Dwa dni przed końcem roku czworo pracowników Muzeum Wsi Lubelskiej otrzymało wypowiedzenia umów. Troje z nich nie przystało na porozumienie stron, wobec czego rozstano się z nimi bez obowiązku świadczenia pracy ze skutkiem natychmiastowym.
O napiętej sytuacji w lubelskim skansenie po raz pierwszy pisaliśmy na początku grudnia. Początki konfliktu części załogi ze związaną z Solidarną Polską dyrektor Bogną Bender-Motyką sięgają jednak sierpnia 2020 roku. Wtedy do zarządu województwa trafiła pierwsza skarga w tej sprawie. Personel zarzuca przełożonej brak wiedzy merytorycznej i brak dyskusji z pracownikami na tematy ważne dla muzeum. Pojawiły się też zarzuty mobbingu, wskazane w anonimowej ankiecie przeprowadzonej przez Państwową Inspekcję Pracy. W efekcie placówka musiała wprowadzić politykę antymobbingową. – Jej zapisy są takie, że teraz nikt nie odważy się zgłosić niepożądanych zachowań – komentują chcący zachować anonimowość instytucji.

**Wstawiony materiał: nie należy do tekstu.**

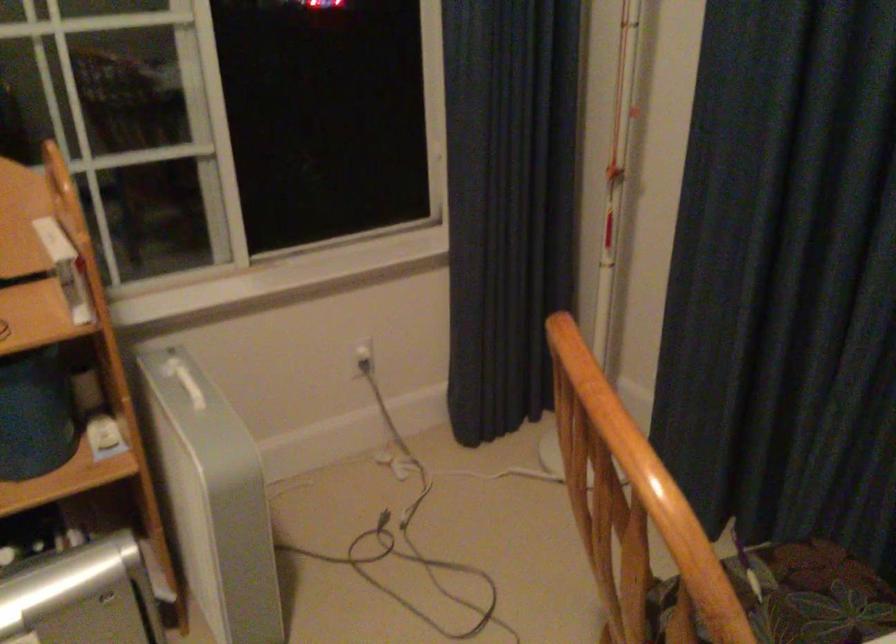
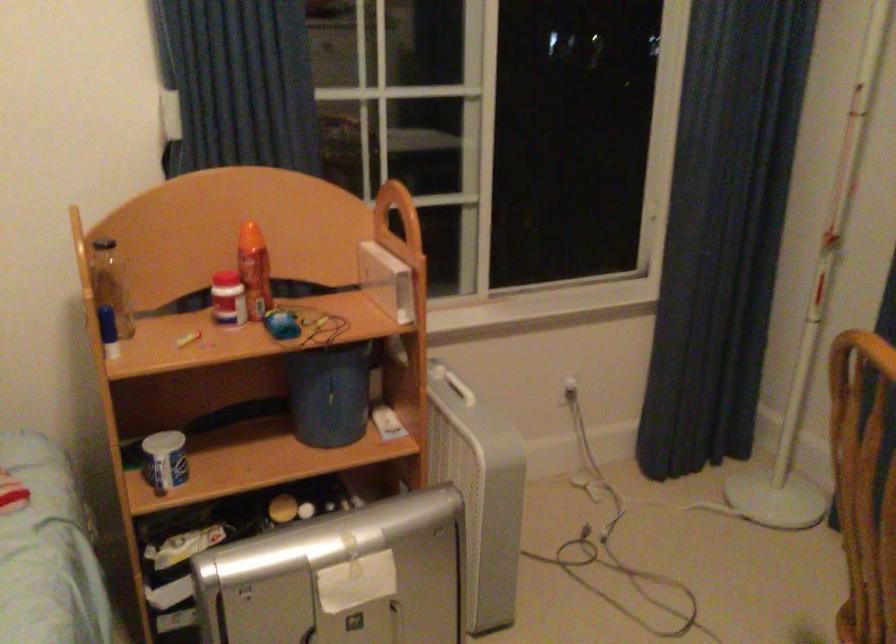
Where in the second image is the point corresponding to the point at 352,366 from the first image?

(564, 392)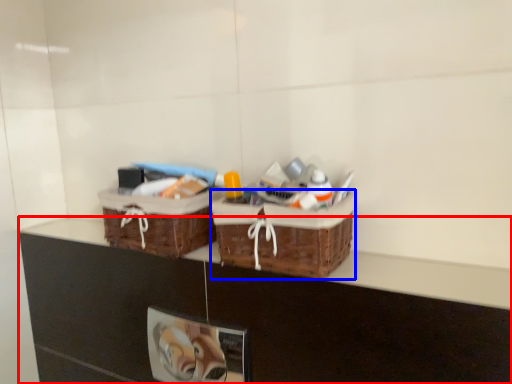
Question: Among these objects, which one is nearest to the camera, counter (highlighted by a red box) or picnic basket (highlighted by a blue box)?

Choices:
 (A) counter
 (B) picnic basket

Answer: (A)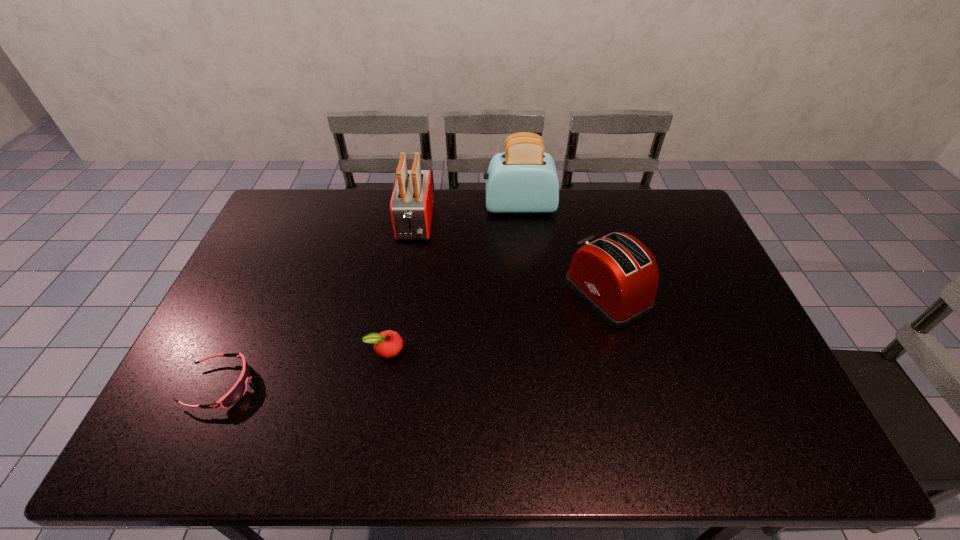
At what (x,y) coordinates should I click in order to perform the action: click on object that is at the left edge. Please return your answer as a coordinate pair (x, y). Looking at the image, I should click on (238, 390).

Where is `free space at the far edge of the desktop`? free space at the far edge of the desktop is located at coordinates (462, 195).

Find the location of `vacant space at the near edge of the desktop`. vacant space at the near edge of the desktop is located at coordinates (238, 451).

In the image, there is a desktop. Identify the location of free space at the left edge. This screenshot has height=540, width=960. (223, 359).

I want to click on vacant space at the right edge, so click(673, 230).

This screenshot has width=960, height=540. I want to click on free space at the far left corner of the desktop, so click(x=315, y=195).

Image resolution: width=960 pixels, height=540 pixels. Find the location of `vacant point located between the third farthest object and the goggles`. vacant point located between the third farthest object and the goggles is located at coordinates (414, 340).

At what (x,y) coordinates should I click in order to perform the action: click on free space between the third tallest object and the leftmost object. Please return your answer as a coordinate pair (x, y). The width and height of the screenshot is (960, 540). Looking at the image, I should click on (414, 340).

I want to click on free space between the leftmost toaster and the shortest object, so click(x=318, y=305).

Find the location of a particular element. This screenshot has height=540, width=960. free space between the fourth tallest object and the leftmost toaster is located at coordinates (400, 286).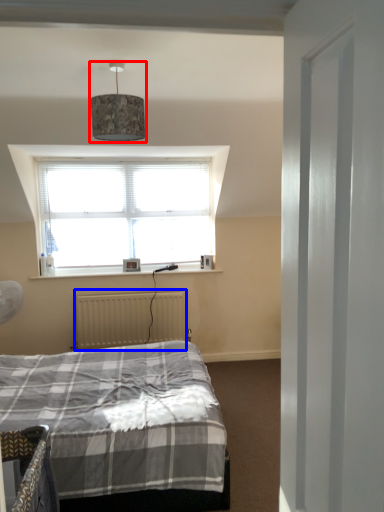
Question: Among these objects, which one is farthest to the camera, lamp (highlighted by a red box) or radiator (highlighted by a blue box)?

Choices:
 (A) lamp
 (B) radiator

Answer: (B)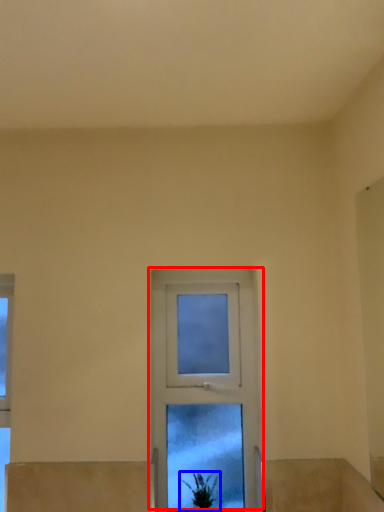
Question: Among these objects, which one is farthest to the camera, window (highlighted by a red box) or houseplant (highlighted by a blue box)?

Choices:
 (A) window
 (B) houseplant

Answer: (A)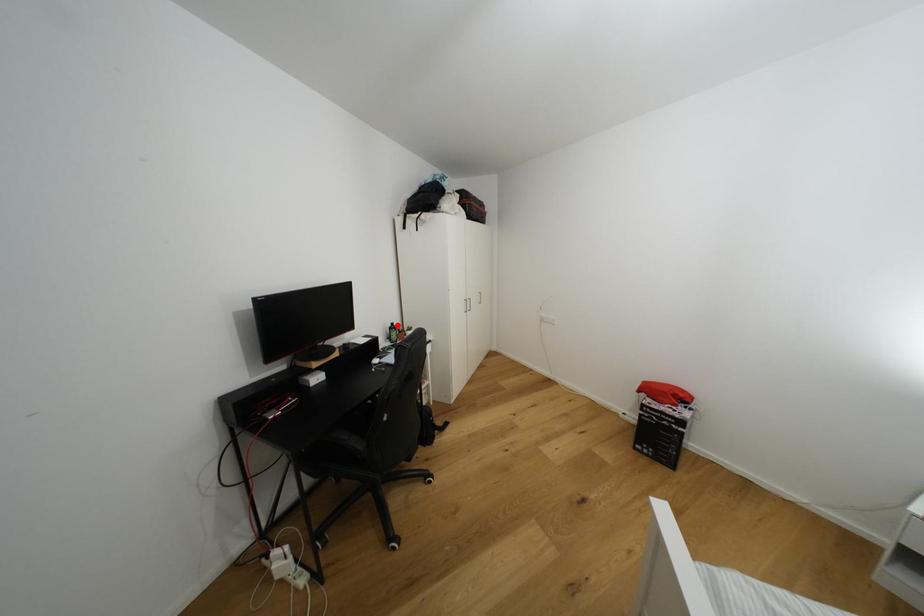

Wypowiedzenia poszły w ruch
W ostatnim czasie oliwy od ognia dolało wprowadzenie nowego regulaminu organizacyjnego i planowana redukcja etatów. Według propozycji dyrektor zwolnione miały zostać cztery osoby, a głównymi kryteriami miały być: osiągnięcie wieku emerytalnego oraz liczba dni spędzonych od stycznia 2019 roku do listopada roku ubiegłego na zwolnieniu lekarskim. Część załogi zarzucała, że całkowicie pominięto ocenę merytoryczną, a zaproponowane warunki miały doprowadzić do zwolnienia niewygodnych dla dyrekcji pracowników merytorycznych.
Z pracą mieli się pożegnać: główny konserwator, dwoje kustoszów odpowiedzialnych za większość muzealnych ekspozycji i adiunkt z wykształceniem konserwatorskim. W ostatnią środę pod nieobecność dyrektor Bender-Motyki (do końca roku miała przebywać na zwolnieniu lekarskim) wypowiedzenia wręczył im wicedyrektor Wiesław Szajewski, proponując rozstanie za porozumieniem stron, z możliwością pracy do końca lipca 2022 roku. Na propozycję przystała tylko jedna osoba. Pozostałym rozwiązano umowy za wypowiedzeniem, zwalniając z obowiązku świadczenia pracy. – Co w praktyce oznacza, że z końcem roku odeszły z muzeum. W czwartek musiały zdać wszystkie służbowe rzeczy – słyszymy od muzealnej załogi.
– Uważam, że złożona propozycja była korzystna dla pracowników. Mimo długich rozmów, część z nich jej nie przyjęła. Mam nadzieję, że zmienią decyzję, ale na to potrzeba czasu – komentuje wicedyrektor Szajewski. I dodaje, że ze spokojem czeka na wyniki kontroli PIP, która bada procedurę związaną z wypowiedzeniami. Protokół pokontrolny powinien być gotowy w najbliższych dniach.
Odmienne zdanie przyczyną konfliktu?
O przeprowadzenie kontroli do PIP zwrócili się związkowcy z „Solidarności”, którzy stanęli w obronie zwalnianych pracowników. – Nie można dyskryminować ludzi dobrze wykonujących swoją pracę ze względu na wiek. W mojej ocenie pani dyrektor ma swoje spojrzenie na świat i wydaje jej się, że każdy patrzy tak samo. Ale niekoniecznie tak jest. Dyrekcja nie ma doświadczenia muzealnego, dlatego wydaje mi się, że racje leży po stronie pracowników merytorycznych. Część z nich nie boi się wyrażać swojego zdania, często odmiennego z poglądami szefostwa i to jest powód konfliktu – ocenia Marian Król, przewodniczący regionu środkowo-wschodniego NSZZ „Solidarność”. Po Nowym Roku rozmowę z panią dyrektor na temat zwolnień zapowiedział też wicemarszałek województwa Zbigniew Wojciechowski.